_EXERCISE PROMPT:_
The lines to print run from the top of the material below to the line with "Papiersorten", inclusive; please copy them exactly, without pictures.

_SUPPLIED RECORDS:_
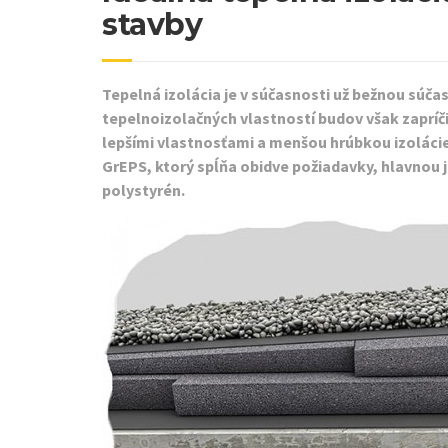
stavby
Tepelná izolácia je v súčasnosti už bežnou súča
tepelnoizolačných vlastností budov však zapríč
lepšími vlastnosťami a menšou hrúbkou izoláci
GrEPS, ktorý spĺňa obidve požiadavky, hlavnou j
polystyrén.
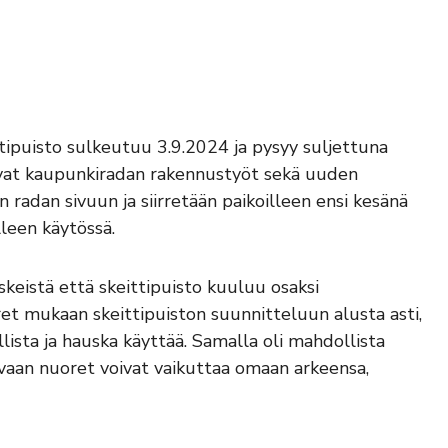
tipuisto sulkeutuu 3.9.2024 ja pysyy suljettuna
vat kaupunkiradan rakennustyöt sekä uuden
 radan sivuun ja siirretään paikoilleen ensi kesänä
leen käytössä.
eistä että skeittipuisto kuuluu osaksi
ret mukaan skeittipuiston suunnitteluun alusta asti,
allista ja hauska käyttää. Samalla oli mahdollista
n, vaan nuoret voivat vaikuttaa omaan arkeensa,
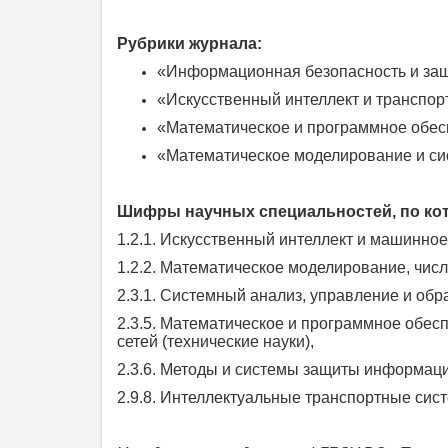
Рубрики журнала:
«Информационная безопасность и защ
«Искусственный интеллект и транспор
«Математическое и программное обес
«Математическое моделирование и си
Шифры научных специальностей, по кот
1.2.1. Искусственный интеллект и машинное
1.2.2. Математическое моделирование, чис
2.3.1. Системный анализ, управление и обр
2.3.5. Математическое и программное обес
сетей (технические науки),
2.3.6. Методы и системы защиты информаци
2.9.8. Интеллектуальные транспортные сист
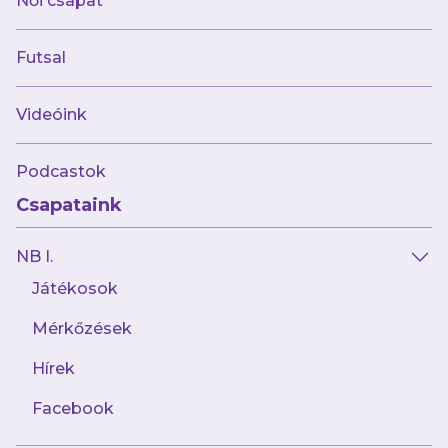
Női csapat
Futsal
Videóink
Podcastok
Csapataink
NB I.
Játékosok
Mérkőzések
Hírek
Facebook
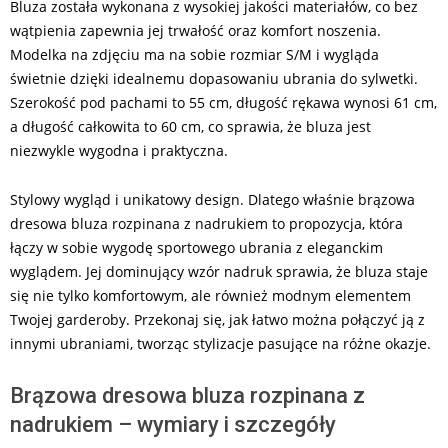
Bluza została wykonana z wysokiej jakości materiałów, co bez
wątpienia zapewnia jej trwałość oraz komfort noszenia.
Modelka na zdjęciu ma na sobie rozmiar S/M i wygląda
świetnie dzięki idealnemu dopasowaniu ubrania do sylwetki.
Szerokość pod pachami to 55 cm, długość rękawa wynosi 61 cm,
a długość całkowita to 60 cm, co sprawia, że bluza jest
niezwykle wygodna i praktyczna.
Stylowy wygląd i unikatowy design. Dlatego właśnie brązowa
dresowa bluza rozpinana z nadrukiem to propozycja, która
łączy w sobie wygodę sportowego ubrania z eleganckim
wyglądem. Jej dominujący wzór nadruk sprawia, że bluza staje
się nie tylko komfortowym, ale również modnym elementem
Twojej garderoby. Przekonaj się, jak łatwo można połączyć ją z
innymi ubraniami, tworząc stylizacje pasujące na różne okazje.
Brązowa dresowa bluza rozpinana z
nadrukiem – wymiary i szczegóły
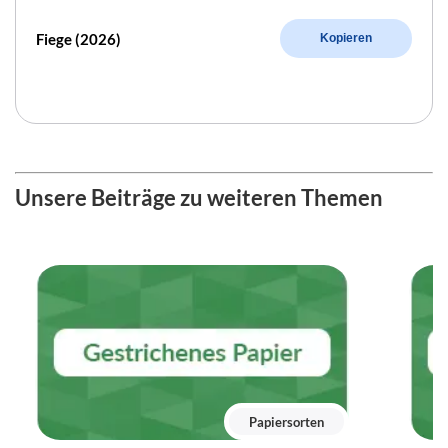
Fiege (2026)
Kopieren
Unsere Beiträge zu weiteren Themen
Papiersorten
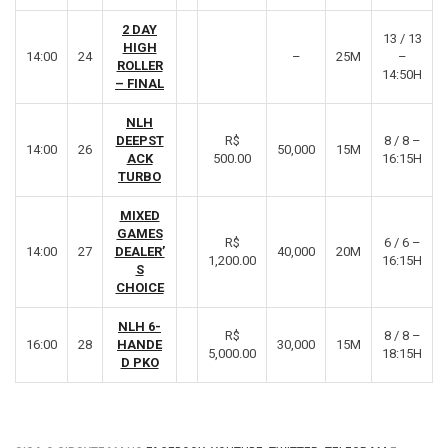
2 DAY
13 / 13
HIGH
14:00
24
–
25M
–
ROLLER
14:50H
– FINAL
NLH
DEEPST
R$
8 / 8 –
14:00
26
50,000
15M
ACK
500.00
16:15H
TURBO
MIXED
GAMES
R$
6 / 6 –
14:00
27
DEALER’
40,000
20M
1,200.00
16:15H
S
CHOICE
NLH 6-
R$
8 / 8 –
16:00
28
HANDE
30,000
15M
5,000.00
18:15H
D PKO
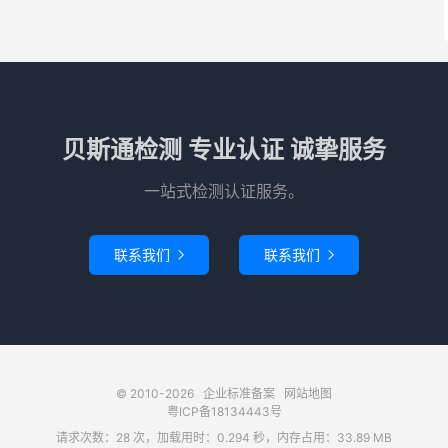
贝斯通检测 专业认证 诚挚服务
一站式检测认证服务。
联系我们
联系我们


© 2010-2026
企业标准备案
网站地图
粤ICP备18134443号
请求次数：28 次，加载用时：0.294 秒，内存占用：33.89 MB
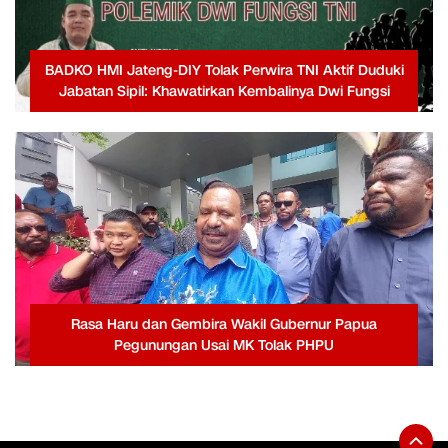
BADKO HMI Jateng-DIY Tolak Perwira TNI Aktif Duduki
Jabatan Sipil: Khawatirkan Kembalinya Dwi Fungsi
Rasa Haru dan Gembira Wakil Gubernur Papua
Pegunungan Usai MK Tolak PHPU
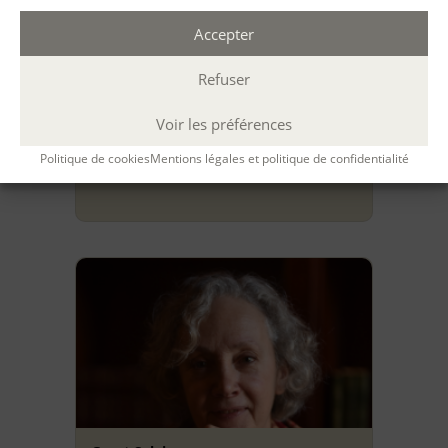
Accepter
Refuser
Godier Silke
Voir les préférences
Dunkerque
Politique de cookies
Mentions légales et politique de confidentialité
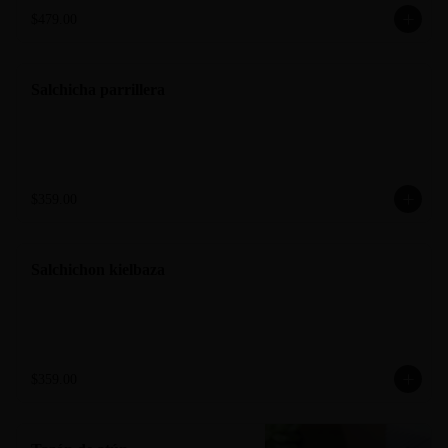
$479.00
Salchicha parrillera
$359.00
Salchichon kielbaza
$359.00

_WRITTEN SOLUTION:_
stavby
Tepelná izolácia je v súčasnosti už bežnou súča
tepelnoizolačných vlastností budov však zapríč
lepšími vlastnosťami a menšou hrúbkou izoláci
GrEPS, ktorý spĺňa obidve požiadavky, hlavnou j
polystyrén.
tipuisto sulkeutuu 3.9.2024 ja pysyy suljettuna
vat kaupunkiradan rakennustyöt sekä uuden
 radan sivuun ja siirretään paikoilleen ensi kesänä
leen käytössä.
eistä että skeittipuisto kuuluu osaksi
ret mukaan skeittipuiston suunnitteluun alusta asti,
allista ja hauska käyttää. Samalla oli mahdollista
n, vaan nuoret voivat vaikuttaa omaan arkeensa,
Рубрики журнала:
«Информационная безопасность и защ
«Искусственный интеллект и транспор
«Математическое и программное обес
«Математическое моделирование и си
Шифры научных специальностей, по кот
1.2.1. Искусственный интеллект и машинное
1.2.2. Математическое моделирование, чис
2.3.1. Системный анализ, управление и обр
2.3.5. Математическое и программное обес
сетей (технические науки),
2.3.6. Методы и системы защиты информаци
2.9.8. Интеллектуальные транспортные сист
Női csapat
Futsal
Videóink
Podcastok
Csapataink
NB I.
Játékosok
Mérkőzések
Hírek
Facebook
Bluza została wykonana z wysokiej jakości materiałów, co bez
wątpienia zapewnia jej trwałość oraz komfort noszenia.
Modelka na zdjęciu ma na sobie rozmiar S/M i wygląda
świetnie dzięki idealnemu dopasowaniu ubrania do sylwetki.
Szerokość pod pachami to 55 cm, długość rękawa wynosi 61 cm,
a długość całkowita to 60 cm, co sprawia, że bluza jest
niezwykle wygodna i praktyczna.
Stylowy wygląd i unikatowy design. Dlatego właśnie brązowa
dresowa bluza rozpinana z nadrukiem to propozycja, która
łączy w sobie wygodę sportowego ubrania z eleganckim
wyglądem. Jej dominujący wzór nadruk sprawia, że bluza staje
się nie tylko komfortowym, ale również modnym elementem
Twojej garderoby. Przekonaj się, jak łatwo można połączyć ją z
innymi ubraniami, tworząc stylizacje pasujące na różne okazje.
Brązowa dresowa bluza rozpinana z
nadrukiem – wymiary i szczegóły
Fiege (2026)
Kopieren
Unsere Beiträge zu weiteren Themen
Papiersorten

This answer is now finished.